UK: In the wake of the UK’s decision to leave the EU, budget airlines have been making moves to signal what their next step will be.
Are the UK’s budget airlines planning on flying away?
Ryanair has announced that all 50 of its new fleet will be stationed outside of the UK. EasyJet has also taken the decision to move it's repairs to Malta.
Many airlines have and are looking into the possibility of obtaining an operator's license from an EU country.
As it stands, the long-term and lasting effects of BREXIT (a British exit from the EU) are as yet unknown.
That leaves airlines based in the UK in a tricky situation. Without knowing the full extent of what will be negotiated by the UK Government, they are unable to make a concrete plan as to how they move forward.

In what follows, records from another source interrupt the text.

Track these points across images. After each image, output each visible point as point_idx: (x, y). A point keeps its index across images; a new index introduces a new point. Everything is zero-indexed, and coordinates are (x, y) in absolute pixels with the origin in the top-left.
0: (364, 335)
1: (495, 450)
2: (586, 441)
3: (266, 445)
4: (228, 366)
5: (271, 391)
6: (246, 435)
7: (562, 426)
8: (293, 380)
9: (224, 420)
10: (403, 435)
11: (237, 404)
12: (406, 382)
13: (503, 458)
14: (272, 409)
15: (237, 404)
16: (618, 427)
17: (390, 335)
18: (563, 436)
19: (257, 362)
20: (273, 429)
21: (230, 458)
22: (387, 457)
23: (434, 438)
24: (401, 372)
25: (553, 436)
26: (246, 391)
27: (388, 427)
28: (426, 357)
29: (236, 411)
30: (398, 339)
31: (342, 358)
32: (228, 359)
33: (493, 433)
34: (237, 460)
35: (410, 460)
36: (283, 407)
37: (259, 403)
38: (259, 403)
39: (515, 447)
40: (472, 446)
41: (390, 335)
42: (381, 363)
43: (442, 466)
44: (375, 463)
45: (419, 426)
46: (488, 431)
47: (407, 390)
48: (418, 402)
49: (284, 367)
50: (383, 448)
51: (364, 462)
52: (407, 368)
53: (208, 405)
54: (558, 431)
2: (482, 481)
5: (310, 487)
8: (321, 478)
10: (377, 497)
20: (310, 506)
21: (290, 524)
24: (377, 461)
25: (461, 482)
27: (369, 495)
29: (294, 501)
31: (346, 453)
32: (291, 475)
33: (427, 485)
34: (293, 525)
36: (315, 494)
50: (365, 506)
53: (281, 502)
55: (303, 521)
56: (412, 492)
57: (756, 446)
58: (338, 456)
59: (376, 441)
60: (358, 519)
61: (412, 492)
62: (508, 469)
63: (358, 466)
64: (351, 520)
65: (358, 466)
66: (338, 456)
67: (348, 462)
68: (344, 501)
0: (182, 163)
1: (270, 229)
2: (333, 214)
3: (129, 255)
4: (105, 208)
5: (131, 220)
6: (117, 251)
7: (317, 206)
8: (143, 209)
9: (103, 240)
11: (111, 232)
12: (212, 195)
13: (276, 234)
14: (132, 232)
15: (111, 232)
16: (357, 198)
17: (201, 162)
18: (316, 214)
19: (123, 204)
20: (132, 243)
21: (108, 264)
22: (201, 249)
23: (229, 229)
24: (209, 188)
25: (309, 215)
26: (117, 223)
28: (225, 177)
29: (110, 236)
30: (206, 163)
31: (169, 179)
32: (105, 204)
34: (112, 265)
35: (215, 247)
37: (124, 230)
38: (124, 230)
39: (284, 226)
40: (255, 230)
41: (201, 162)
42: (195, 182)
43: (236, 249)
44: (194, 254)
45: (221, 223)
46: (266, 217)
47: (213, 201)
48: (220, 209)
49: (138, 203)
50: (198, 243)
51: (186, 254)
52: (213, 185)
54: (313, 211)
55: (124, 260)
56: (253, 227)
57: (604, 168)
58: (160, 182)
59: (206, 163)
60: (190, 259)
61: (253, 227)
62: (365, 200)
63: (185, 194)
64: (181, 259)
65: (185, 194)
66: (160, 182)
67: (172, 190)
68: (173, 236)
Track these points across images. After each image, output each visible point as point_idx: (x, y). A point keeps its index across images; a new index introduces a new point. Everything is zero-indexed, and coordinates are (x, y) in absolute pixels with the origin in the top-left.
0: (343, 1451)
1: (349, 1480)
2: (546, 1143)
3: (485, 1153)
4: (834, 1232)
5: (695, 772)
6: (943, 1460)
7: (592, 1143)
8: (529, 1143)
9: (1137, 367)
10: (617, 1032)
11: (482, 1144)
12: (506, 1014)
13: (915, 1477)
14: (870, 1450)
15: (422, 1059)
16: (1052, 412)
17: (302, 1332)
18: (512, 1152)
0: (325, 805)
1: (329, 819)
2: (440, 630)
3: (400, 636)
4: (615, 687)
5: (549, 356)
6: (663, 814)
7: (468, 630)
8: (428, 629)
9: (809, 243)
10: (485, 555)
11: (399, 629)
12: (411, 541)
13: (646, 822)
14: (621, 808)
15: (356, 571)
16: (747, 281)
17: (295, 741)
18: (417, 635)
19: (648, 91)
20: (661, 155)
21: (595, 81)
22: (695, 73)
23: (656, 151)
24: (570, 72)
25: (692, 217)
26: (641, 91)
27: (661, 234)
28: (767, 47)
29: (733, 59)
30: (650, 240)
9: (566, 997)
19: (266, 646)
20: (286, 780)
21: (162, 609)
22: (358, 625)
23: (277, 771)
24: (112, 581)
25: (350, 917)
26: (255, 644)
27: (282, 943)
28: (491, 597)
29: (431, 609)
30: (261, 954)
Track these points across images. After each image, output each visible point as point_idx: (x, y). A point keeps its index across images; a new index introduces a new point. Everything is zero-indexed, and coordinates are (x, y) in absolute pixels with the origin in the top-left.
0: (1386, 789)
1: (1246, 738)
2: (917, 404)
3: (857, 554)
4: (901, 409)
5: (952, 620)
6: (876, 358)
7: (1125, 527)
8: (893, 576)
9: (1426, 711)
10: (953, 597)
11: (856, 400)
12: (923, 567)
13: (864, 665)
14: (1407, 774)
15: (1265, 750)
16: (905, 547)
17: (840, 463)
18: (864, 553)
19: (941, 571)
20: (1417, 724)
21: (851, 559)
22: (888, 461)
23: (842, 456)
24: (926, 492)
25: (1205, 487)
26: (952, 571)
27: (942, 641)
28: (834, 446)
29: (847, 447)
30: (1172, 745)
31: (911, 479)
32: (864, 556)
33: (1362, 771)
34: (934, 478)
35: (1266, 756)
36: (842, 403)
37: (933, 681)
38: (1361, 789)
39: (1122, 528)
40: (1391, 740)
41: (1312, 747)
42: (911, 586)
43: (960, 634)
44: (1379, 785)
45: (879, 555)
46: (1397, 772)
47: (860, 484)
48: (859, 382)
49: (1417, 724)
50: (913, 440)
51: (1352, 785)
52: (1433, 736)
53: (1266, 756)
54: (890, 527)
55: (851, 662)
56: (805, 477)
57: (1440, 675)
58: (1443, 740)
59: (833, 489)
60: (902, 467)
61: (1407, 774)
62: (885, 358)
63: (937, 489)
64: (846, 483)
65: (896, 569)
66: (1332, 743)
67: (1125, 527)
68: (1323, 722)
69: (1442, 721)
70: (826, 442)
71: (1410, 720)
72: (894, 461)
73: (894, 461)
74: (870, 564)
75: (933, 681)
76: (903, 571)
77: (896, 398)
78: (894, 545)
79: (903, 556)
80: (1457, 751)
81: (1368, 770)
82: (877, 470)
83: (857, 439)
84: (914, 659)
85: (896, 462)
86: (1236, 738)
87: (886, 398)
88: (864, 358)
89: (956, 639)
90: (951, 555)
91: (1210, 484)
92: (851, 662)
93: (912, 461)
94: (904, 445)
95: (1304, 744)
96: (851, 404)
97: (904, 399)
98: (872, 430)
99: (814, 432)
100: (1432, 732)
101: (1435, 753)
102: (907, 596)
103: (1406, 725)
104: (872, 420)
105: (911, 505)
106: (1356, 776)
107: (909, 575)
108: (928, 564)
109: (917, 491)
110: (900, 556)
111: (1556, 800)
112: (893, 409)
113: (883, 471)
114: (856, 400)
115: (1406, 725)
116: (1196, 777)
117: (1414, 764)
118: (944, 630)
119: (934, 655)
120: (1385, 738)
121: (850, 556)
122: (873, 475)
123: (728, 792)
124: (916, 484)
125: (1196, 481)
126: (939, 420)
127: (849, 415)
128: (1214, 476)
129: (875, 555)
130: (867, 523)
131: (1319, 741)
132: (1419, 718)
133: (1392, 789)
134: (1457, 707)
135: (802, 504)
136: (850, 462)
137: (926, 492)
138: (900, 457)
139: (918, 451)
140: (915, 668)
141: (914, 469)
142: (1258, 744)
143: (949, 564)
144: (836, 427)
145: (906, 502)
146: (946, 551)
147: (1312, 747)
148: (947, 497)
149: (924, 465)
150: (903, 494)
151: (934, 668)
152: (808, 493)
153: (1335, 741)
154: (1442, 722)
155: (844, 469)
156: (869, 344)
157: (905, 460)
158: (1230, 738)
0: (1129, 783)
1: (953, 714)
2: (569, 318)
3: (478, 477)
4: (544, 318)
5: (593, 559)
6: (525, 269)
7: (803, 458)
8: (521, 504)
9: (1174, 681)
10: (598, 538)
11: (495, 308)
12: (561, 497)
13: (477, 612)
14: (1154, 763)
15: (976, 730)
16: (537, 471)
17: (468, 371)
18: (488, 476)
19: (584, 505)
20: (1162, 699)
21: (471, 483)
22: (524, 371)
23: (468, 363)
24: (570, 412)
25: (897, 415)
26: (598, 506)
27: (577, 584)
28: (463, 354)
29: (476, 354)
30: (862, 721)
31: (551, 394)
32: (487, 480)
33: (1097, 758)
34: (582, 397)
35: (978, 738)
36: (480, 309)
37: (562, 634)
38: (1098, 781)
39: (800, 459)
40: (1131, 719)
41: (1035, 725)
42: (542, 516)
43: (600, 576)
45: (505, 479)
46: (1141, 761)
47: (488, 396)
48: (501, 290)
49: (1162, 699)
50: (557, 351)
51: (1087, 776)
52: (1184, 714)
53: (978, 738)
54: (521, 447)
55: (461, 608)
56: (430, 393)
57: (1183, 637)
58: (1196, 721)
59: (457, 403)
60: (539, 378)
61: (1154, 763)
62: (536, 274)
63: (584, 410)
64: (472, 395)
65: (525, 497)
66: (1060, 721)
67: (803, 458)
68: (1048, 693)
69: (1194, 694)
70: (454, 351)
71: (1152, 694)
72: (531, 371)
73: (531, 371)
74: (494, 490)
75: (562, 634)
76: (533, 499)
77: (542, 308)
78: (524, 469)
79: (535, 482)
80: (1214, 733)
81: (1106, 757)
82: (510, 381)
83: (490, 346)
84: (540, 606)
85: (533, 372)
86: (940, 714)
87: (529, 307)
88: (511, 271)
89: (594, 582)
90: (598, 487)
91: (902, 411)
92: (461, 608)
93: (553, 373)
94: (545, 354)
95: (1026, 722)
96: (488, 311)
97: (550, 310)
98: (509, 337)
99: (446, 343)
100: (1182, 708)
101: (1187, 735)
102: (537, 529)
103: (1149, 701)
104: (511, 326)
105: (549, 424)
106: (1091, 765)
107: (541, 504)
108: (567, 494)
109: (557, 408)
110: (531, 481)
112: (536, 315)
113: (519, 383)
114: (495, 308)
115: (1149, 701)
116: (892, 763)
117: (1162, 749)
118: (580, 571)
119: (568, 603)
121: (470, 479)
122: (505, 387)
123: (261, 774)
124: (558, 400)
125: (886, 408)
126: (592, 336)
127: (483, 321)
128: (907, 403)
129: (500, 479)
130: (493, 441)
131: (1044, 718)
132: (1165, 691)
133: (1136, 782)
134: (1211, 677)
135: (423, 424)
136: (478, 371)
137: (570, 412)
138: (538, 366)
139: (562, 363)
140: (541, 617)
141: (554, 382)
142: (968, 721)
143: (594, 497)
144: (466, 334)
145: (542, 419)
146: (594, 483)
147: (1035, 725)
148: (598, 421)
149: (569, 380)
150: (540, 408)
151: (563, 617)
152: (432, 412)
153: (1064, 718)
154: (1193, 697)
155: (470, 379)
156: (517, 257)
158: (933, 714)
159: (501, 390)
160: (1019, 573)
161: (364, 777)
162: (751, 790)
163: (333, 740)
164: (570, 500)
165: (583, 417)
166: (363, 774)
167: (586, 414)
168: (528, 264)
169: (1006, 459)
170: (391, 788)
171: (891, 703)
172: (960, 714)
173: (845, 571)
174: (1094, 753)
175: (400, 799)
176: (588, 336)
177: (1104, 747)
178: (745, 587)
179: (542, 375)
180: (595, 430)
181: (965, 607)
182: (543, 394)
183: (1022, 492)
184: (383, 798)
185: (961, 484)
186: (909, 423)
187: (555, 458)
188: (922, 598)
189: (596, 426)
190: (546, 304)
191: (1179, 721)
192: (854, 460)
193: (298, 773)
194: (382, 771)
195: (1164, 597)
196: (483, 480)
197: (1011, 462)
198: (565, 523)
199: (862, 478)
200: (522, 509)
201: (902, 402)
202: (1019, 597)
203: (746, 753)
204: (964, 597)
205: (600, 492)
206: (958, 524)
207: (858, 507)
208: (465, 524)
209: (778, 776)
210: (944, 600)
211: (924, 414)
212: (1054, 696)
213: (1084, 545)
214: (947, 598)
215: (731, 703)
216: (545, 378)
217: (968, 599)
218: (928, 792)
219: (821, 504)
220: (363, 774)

If plans from the Scottish Government to drop air passenger duty come to fruition, then, that might act as an incentive to stay in the UK and continue to invest.
Ryanair Boss, Michael O’Leary, has said that if that is the case then he would “invest in Scotland the following day.”
If the Scottish set the trend, then the English might well follow, dropping the air duty in England, might take the but out of the bark of Brexit for the airline industry.
Along with possible the changing of legislation in Scotland, the low-cost carriers actions have yet to see a downturn in the number of routes being flown. Ryanair has announced that they will now serve Madrid from Newcastle, after a successful summer at the North- East airport.
The route will open for summer 2017, by which time, there should be some clarity on what BREXIT means.